▶ Task requirements
Write the lines below out exactly, dropping each picture.

▶ Recorded information
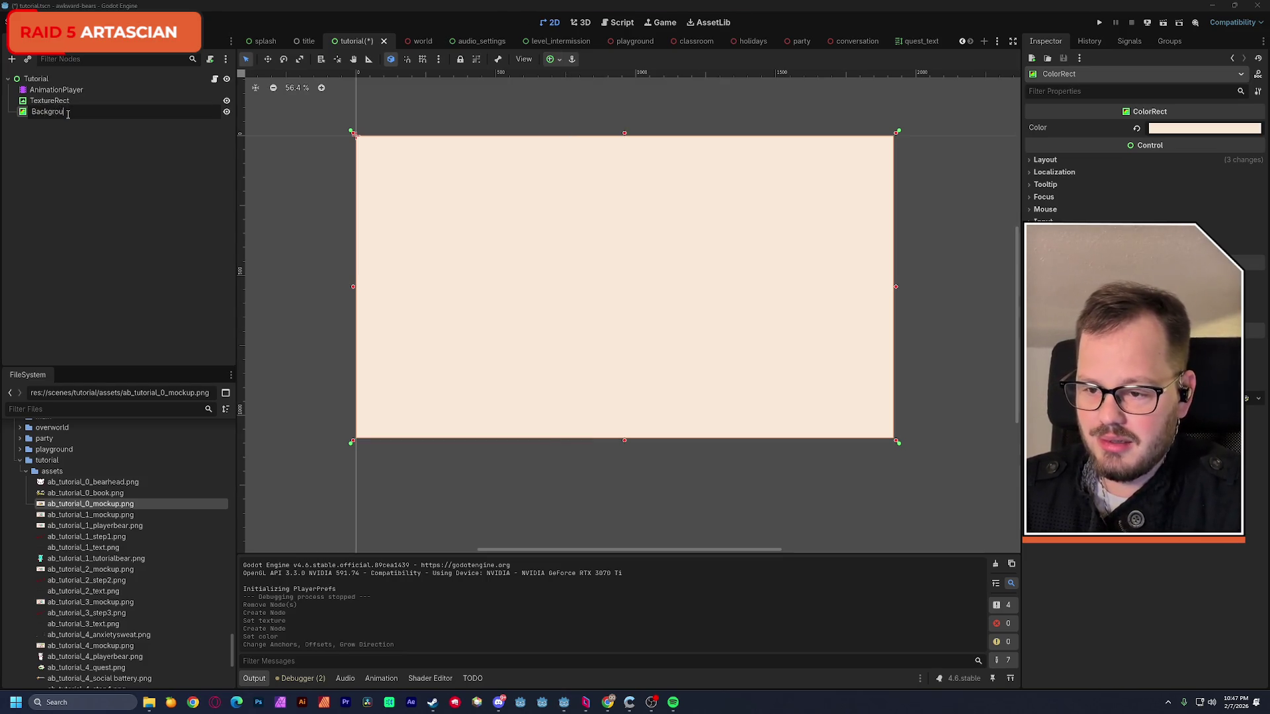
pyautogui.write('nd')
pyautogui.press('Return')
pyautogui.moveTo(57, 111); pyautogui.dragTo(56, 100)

▶ Task response
pyautogui.write('nd')
pyautogui.press('Return')
pyautogui.moveTo(57, 111); pyautogui.dragTo(56, 100)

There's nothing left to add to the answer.